BELGRADO Erano in migliaia, pensionati, veterani di guerra, tante donne e giovani. Tutti, davanti alla “Casa dei fiori” di Belgrado, il monumento funebre che accoglie la salma del Maresciallo, hanno ricordato il 25 maggio scorso il compleanno del loro eroe, Tito. Hanno atteso con pazienza, davanti al frequentatissimo memoriale-museo, per deporre un fiore sulla sua tomba, richiamando alla memoria i raduni di massa del passato per il Dan Mladosti, la “Giornata della gioventù” che si teneva a Belgrado ogni 25 maggio. Con gli anni, il padre-padrone della Jugoslavia è tornato a essere un’icona per tutti i Balcani, sempre più colpiti da crisi politiche ed economiche. E da una strisciante sindrome jugonostalgica che fa rievocare in modo forse illusorio i bei tempi della “fratellanza e unità”.

La “jugonostalgija” è perfino diventata un fenomeno sociale da studiare. Tamara Pasovic Trost, dottoranda in sociologia ad Harvard, sta analizzando com’è cambiata l’immagine del Maresciallo negli ultimi 30 anni. «La percezione di Tito è molto variegata. Abbiamo indagato su qual è per i ragazzi serbi e croati la figura più positiva e quella più negativa. In entrambi i casi Tito si è classificato ai primi tre posti», spiega la ricercatrice. In Serbia, «Tito vince tra le figure positive ed è al secondo posto in quelle negative», in Croazia invece è al secondo fra i “buoni”, dopo il leader ustascia Pavelic, e solo al quarto tra i cattivi. Ma rimpiangono Tito o la Jugoslavia? «Gli anziani in Serbia sono nostalgici della sua figura e del passato, mentre i giovani sanno per sentito dire che “la vita era migliore”. In Croazia, invece, dove Tito è ancora visto come colui che ha calpestato gli interessi nazionali, la gente «forse rimpiange solo la tranquillità, la pace diffusa di quei tempi, la musica», afferma la sociologa.

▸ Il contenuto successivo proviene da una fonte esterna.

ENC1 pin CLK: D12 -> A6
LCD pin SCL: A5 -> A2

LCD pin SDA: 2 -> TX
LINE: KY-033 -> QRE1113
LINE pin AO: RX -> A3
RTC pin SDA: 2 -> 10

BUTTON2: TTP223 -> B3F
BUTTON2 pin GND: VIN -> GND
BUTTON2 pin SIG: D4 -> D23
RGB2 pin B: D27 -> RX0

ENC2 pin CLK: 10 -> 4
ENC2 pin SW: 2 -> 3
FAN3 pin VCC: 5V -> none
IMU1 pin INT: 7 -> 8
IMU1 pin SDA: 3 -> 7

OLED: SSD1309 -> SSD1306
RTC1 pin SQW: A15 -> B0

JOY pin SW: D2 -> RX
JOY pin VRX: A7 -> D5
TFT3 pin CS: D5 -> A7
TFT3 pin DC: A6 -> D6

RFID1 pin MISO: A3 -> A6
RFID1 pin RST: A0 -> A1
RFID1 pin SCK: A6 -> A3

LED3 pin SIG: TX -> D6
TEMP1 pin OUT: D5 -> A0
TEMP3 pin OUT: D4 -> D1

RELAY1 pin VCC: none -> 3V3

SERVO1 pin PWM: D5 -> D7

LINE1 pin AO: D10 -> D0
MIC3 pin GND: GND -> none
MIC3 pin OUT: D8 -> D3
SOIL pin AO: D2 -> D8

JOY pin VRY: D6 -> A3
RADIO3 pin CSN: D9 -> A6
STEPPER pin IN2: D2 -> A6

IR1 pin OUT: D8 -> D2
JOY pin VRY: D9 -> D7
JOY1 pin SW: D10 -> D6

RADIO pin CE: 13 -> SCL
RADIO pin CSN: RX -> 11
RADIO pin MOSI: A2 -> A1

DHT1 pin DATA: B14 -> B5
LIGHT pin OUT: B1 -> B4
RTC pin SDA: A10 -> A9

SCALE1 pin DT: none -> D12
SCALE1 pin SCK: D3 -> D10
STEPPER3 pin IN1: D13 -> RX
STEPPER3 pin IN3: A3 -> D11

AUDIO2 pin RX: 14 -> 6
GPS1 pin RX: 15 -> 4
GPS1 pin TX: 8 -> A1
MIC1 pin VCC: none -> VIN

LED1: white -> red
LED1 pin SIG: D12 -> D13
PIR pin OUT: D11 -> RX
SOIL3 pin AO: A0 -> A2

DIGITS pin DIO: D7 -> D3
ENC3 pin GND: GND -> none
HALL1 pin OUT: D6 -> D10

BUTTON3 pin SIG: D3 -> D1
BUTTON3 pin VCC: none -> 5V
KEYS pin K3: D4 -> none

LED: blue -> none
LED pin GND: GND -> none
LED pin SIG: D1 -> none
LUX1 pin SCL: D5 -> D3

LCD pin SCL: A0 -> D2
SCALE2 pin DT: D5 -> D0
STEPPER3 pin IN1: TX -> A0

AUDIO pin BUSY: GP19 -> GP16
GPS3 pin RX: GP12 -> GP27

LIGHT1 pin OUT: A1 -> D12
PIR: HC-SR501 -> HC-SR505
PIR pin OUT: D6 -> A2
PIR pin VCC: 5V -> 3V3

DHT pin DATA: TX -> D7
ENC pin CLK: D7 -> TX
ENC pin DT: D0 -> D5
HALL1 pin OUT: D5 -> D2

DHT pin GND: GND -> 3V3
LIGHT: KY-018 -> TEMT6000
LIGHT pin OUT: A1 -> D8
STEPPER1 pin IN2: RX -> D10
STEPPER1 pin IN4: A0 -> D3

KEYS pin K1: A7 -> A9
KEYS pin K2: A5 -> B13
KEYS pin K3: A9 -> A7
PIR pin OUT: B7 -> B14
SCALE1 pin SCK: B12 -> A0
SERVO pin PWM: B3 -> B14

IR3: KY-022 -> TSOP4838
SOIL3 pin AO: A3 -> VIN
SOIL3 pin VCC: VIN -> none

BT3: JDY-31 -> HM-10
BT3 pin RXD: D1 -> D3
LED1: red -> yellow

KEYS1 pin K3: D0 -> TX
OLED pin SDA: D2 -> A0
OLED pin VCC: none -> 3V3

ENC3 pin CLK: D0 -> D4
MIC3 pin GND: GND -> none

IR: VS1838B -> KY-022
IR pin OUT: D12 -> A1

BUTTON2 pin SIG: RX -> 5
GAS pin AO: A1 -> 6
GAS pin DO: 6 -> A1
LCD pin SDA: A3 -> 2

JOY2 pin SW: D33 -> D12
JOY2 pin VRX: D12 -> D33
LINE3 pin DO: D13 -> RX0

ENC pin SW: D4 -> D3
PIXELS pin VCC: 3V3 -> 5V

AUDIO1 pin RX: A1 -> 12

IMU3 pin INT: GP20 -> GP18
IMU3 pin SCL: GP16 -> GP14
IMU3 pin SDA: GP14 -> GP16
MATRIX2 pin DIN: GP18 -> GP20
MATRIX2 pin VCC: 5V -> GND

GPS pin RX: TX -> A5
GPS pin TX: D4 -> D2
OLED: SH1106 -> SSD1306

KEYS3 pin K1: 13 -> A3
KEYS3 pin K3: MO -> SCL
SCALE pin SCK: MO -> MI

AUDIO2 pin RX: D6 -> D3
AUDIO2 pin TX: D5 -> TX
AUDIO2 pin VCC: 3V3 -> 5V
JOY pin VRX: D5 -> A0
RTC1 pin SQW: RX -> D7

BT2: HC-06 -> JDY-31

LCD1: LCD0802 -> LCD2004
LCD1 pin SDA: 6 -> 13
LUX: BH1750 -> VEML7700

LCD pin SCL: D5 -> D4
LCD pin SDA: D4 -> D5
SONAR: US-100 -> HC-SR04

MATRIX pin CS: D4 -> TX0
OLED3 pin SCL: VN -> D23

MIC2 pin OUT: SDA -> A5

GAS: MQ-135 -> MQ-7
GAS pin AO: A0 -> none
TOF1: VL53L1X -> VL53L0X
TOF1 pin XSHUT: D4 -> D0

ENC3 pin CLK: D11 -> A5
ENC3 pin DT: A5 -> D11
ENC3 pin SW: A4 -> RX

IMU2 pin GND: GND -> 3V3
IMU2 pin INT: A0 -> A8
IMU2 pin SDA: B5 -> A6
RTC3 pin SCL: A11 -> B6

Forse non sarebbe un’idea balzana verificare quanti nostalgici di Tito ci sono ancora nei Balcani, ripetendo oggi l’esperimento del regista serbo Zelimir Zilnik. Negli anni ’90, Zilnik girò un film a Belgrado, spedendo un attore travestito da Tito in mezzo alla folla. La gente, pur cosciente che si trattava di una farsa, reagì come se si trovasse di fronte al vero Maresciallo. «Parliamo dell’inizio del 1994, una situazione disastrosa, la disgregazione della Jugoslavia, la guerra. I Milosevic, i Tudjman, i Kucan, stavano riscrivendo la storia. Erano stati servitori di Tito e ora lo accusavano anche dei disastri che loro stessi avevano provocato per mantenersi al potere», ricorda Zilnik. «Decisi di sottolineare come l’atmosfera creata dai nuovi leader fosse surreale. E fu una catarsi: la gente rivide il Maresciallo e poté riflettere sul passato, iniziò a parlargli, a toccarlo, a dirgli che lo amava, a scherzare con lui». Oggi, un nuovo “Tito per la seconda volta tra i serbi” scatenerebbe forse reazioni simili, tra i nostalgici alla “Casa dei fiori”. «La gente anche ora realizza che la vita sotto Tito era non solo più confortevole – osserva Zilnik – ma che c’era anche un’identità nazionale precisa, un progetto. Adesso tutto è solo confusione».